(To do):
Work through the data below and give the number of lines holding "street", nothing more.

(Input data):

BEGIN

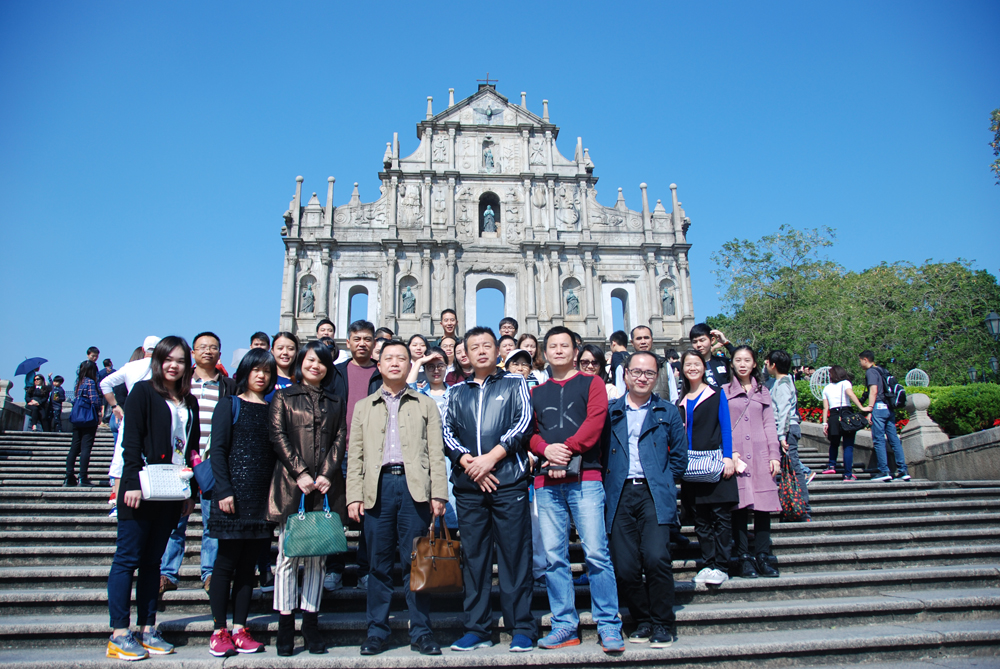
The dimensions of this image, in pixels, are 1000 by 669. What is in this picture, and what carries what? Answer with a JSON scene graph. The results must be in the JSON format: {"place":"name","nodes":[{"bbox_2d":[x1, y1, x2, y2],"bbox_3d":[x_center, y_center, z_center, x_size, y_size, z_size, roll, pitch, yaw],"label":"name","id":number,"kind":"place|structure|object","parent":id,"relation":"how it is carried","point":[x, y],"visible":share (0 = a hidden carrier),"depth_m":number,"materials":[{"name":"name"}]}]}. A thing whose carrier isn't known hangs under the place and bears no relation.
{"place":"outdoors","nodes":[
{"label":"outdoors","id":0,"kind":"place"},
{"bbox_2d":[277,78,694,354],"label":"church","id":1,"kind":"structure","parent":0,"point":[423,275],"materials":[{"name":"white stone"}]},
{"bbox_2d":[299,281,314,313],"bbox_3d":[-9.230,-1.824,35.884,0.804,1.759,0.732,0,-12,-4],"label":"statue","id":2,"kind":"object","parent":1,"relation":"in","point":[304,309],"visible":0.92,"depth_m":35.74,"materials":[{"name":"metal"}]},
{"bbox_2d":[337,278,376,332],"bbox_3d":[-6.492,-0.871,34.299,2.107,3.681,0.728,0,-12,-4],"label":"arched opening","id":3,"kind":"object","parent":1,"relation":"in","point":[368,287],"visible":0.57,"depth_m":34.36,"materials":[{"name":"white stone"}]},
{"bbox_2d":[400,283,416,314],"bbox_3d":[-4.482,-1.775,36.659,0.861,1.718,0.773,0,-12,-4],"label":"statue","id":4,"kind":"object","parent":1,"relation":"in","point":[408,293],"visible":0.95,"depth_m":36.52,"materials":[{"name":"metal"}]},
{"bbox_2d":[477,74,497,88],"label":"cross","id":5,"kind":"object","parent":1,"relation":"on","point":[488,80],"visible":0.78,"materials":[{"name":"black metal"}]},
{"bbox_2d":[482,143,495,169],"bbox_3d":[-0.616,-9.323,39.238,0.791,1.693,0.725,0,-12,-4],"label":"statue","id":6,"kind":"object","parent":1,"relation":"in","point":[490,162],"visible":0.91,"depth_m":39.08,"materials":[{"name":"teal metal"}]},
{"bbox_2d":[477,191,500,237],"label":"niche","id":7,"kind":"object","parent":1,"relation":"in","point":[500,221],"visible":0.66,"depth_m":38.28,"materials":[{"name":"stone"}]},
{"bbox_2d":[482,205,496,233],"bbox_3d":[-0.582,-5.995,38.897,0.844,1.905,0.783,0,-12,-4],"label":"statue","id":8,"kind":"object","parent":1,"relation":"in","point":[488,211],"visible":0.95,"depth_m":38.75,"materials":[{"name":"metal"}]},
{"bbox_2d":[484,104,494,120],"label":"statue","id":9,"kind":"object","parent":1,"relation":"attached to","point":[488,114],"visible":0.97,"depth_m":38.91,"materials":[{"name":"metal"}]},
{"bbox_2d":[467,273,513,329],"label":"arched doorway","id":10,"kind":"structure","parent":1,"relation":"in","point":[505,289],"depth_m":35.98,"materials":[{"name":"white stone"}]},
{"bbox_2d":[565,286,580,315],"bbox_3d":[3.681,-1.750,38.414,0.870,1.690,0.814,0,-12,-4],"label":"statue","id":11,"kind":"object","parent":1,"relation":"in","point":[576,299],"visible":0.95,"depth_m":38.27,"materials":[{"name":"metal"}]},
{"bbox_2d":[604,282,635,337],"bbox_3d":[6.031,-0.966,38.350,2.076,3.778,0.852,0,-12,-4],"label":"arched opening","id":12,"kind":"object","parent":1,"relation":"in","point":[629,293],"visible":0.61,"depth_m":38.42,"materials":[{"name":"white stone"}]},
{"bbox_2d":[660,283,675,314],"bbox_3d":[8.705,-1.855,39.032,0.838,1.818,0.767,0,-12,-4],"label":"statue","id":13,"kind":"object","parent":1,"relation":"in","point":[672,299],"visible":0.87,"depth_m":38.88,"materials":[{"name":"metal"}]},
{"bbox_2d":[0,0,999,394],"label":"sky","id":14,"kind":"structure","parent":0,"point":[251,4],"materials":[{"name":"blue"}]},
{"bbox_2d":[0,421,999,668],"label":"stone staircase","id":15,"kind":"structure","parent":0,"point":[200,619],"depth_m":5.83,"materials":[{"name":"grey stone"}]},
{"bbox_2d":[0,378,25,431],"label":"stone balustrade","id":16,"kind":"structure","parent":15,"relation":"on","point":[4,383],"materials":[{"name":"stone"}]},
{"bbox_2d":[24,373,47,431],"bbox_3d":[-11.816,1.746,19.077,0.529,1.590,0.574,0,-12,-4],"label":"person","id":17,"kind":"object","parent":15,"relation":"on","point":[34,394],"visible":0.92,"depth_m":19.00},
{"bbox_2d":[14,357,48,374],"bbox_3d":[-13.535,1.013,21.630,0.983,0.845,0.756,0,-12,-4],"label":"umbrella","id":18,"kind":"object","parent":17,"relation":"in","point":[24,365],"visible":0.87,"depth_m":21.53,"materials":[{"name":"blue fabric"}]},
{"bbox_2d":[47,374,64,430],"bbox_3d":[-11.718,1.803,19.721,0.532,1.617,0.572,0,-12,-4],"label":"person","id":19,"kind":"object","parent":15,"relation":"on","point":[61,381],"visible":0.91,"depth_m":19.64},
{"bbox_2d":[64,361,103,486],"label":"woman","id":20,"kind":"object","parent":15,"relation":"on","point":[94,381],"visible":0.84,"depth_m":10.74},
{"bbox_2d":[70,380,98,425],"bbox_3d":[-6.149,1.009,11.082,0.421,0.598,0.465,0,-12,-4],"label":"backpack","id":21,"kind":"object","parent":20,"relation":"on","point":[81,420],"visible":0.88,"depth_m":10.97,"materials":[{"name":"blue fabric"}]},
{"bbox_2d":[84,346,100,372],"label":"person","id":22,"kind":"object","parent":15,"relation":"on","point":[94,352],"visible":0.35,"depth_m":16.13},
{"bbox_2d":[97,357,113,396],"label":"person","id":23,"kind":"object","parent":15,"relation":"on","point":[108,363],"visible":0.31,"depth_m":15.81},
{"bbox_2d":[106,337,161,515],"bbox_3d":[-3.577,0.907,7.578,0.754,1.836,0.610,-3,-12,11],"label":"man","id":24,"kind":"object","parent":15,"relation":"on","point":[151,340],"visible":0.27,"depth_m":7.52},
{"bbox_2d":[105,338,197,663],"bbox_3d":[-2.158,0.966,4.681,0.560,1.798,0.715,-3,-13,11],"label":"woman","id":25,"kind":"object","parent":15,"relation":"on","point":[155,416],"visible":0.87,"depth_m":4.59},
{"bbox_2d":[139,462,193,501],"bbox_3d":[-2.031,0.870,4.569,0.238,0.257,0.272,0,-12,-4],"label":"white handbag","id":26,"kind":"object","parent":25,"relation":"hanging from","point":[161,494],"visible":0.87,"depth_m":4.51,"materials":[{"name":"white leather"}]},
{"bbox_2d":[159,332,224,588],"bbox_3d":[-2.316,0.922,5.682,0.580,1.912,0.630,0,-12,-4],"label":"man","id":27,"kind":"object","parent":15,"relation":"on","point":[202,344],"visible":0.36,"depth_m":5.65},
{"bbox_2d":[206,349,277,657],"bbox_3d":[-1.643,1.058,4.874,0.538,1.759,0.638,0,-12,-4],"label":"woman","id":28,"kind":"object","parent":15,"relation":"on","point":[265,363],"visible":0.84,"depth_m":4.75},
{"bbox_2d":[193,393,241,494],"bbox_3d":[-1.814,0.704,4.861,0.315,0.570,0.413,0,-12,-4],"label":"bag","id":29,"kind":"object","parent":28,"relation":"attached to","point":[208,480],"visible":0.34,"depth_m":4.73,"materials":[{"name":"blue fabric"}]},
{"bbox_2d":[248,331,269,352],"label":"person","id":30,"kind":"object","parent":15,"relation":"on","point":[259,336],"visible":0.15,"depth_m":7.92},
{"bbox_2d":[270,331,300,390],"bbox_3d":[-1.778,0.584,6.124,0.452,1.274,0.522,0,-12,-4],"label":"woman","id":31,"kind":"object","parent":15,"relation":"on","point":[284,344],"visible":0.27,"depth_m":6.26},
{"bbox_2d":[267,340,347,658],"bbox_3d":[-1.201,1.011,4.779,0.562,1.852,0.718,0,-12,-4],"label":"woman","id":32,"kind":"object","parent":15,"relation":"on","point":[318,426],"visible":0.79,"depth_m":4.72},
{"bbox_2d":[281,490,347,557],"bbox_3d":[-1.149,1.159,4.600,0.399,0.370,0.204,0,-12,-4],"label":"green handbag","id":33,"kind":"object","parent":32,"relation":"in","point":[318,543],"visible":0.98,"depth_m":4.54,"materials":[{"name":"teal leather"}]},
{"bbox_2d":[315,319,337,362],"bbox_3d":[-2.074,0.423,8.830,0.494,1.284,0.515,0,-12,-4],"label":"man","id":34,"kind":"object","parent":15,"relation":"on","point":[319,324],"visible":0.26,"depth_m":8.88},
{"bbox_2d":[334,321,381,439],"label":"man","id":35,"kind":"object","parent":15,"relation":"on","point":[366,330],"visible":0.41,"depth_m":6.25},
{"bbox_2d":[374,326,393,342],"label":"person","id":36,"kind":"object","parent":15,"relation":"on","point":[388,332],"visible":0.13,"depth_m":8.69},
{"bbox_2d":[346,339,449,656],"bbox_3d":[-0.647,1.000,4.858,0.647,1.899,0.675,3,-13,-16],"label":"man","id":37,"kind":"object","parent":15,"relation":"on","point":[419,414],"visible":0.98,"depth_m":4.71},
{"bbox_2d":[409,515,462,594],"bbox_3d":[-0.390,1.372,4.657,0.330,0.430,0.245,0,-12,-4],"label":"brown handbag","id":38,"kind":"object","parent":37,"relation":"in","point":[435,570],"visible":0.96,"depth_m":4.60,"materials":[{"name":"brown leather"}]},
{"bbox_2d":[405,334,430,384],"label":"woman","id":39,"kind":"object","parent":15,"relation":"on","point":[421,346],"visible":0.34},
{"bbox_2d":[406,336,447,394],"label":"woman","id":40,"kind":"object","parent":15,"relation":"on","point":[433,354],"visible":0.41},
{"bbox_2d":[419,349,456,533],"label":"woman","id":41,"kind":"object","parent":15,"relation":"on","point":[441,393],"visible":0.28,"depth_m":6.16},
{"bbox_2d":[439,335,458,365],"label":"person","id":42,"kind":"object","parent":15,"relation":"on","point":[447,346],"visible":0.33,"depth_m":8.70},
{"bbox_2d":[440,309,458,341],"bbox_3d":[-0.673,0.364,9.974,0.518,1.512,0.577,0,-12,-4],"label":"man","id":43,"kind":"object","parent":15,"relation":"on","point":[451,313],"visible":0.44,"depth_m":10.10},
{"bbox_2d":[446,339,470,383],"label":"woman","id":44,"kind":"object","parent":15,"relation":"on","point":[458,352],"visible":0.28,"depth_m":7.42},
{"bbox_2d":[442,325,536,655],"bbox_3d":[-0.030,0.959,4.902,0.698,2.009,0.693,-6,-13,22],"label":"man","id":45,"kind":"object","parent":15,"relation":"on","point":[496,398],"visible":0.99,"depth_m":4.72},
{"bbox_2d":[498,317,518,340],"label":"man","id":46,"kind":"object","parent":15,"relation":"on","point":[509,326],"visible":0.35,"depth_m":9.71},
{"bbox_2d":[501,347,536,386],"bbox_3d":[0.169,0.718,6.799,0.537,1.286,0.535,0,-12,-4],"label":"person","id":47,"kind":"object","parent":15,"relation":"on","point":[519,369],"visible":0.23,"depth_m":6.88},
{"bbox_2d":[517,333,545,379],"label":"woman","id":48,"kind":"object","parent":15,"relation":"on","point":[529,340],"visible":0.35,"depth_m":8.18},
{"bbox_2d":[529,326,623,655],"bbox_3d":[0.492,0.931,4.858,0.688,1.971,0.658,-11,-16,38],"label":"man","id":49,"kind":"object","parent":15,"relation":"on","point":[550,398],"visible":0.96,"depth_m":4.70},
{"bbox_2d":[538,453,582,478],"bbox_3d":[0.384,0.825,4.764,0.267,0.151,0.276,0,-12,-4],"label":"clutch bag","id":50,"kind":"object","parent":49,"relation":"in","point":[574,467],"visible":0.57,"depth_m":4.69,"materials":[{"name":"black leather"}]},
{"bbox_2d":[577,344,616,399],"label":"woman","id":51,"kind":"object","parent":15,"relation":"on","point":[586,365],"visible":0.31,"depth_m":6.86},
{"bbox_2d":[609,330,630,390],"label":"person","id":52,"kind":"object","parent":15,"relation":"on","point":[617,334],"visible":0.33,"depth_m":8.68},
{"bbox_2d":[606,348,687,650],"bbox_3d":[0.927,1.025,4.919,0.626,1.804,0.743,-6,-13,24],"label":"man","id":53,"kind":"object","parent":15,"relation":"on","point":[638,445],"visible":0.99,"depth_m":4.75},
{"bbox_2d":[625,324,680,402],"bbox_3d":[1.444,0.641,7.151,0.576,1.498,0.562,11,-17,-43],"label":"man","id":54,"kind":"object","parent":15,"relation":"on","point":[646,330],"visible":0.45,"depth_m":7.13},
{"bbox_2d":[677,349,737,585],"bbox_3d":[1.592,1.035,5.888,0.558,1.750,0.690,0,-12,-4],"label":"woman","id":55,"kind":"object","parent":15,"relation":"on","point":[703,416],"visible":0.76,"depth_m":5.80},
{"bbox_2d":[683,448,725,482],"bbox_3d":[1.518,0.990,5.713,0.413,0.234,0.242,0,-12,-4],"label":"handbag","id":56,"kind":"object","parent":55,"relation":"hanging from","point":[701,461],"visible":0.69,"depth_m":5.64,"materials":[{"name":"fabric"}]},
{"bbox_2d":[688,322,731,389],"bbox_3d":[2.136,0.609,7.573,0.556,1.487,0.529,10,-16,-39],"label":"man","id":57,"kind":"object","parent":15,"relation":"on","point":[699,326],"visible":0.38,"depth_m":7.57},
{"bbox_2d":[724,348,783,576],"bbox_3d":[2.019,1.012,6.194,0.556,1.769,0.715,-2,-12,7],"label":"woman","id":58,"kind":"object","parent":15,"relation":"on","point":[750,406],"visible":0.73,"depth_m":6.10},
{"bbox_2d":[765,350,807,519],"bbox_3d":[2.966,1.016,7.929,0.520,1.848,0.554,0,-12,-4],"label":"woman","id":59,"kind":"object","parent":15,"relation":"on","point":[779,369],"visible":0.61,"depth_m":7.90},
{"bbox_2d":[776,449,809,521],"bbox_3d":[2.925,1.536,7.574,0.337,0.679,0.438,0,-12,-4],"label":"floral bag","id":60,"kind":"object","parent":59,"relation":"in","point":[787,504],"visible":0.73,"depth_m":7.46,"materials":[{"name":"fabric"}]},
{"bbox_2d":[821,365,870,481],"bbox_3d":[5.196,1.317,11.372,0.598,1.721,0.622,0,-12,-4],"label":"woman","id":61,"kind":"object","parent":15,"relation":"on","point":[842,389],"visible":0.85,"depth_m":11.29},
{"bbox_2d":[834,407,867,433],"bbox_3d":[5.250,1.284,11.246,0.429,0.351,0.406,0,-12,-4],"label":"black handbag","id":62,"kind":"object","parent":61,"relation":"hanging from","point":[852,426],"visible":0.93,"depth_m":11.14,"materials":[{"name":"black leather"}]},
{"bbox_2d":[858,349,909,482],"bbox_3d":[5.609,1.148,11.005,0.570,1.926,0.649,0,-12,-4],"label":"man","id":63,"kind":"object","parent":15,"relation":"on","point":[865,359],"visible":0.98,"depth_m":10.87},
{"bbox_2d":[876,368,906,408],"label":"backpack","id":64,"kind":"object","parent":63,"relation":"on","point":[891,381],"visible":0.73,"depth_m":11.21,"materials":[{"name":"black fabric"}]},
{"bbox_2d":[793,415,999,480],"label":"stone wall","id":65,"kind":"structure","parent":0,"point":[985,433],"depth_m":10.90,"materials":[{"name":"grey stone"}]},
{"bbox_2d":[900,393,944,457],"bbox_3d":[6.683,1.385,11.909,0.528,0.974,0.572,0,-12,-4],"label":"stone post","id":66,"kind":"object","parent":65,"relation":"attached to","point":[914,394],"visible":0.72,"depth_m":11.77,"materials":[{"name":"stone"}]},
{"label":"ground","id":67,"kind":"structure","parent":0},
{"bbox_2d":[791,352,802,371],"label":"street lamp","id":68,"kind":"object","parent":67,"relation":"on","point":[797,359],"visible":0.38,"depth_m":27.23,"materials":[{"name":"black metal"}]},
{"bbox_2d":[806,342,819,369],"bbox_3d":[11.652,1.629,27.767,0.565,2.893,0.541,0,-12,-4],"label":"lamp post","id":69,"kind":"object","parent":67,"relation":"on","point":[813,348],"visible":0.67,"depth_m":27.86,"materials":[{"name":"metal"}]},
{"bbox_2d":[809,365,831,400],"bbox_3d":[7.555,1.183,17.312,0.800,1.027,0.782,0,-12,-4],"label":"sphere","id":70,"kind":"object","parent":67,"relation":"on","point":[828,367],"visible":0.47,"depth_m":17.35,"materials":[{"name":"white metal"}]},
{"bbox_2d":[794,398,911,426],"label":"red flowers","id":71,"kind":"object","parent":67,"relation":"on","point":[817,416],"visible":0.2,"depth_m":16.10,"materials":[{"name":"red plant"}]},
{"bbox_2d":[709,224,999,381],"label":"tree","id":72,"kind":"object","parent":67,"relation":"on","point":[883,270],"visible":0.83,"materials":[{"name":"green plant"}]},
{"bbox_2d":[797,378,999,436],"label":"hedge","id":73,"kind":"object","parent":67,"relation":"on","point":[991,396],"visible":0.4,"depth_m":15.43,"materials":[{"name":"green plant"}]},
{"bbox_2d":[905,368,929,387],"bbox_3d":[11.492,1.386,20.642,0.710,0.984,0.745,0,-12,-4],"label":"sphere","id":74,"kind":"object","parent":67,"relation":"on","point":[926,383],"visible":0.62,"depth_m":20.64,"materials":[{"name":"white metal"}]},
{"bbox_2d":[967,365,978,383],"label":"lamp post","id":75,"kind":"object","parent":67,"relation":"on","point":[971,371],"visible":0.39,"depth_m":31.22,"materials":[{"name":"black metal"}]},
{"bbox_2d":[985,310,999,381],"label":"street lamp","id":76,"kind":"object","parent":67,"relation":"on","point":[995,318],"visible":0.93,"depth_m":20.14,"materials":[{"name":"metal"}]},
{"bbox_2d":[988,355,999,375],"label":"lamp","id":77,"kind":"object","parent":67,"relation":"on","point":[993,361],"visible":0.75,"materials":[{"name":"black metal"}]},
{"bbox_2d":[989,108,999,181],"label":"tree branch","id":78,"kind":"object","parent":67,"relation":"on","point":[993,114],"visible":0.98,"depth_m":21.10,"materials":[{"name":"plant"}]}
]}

END

(Result below):
2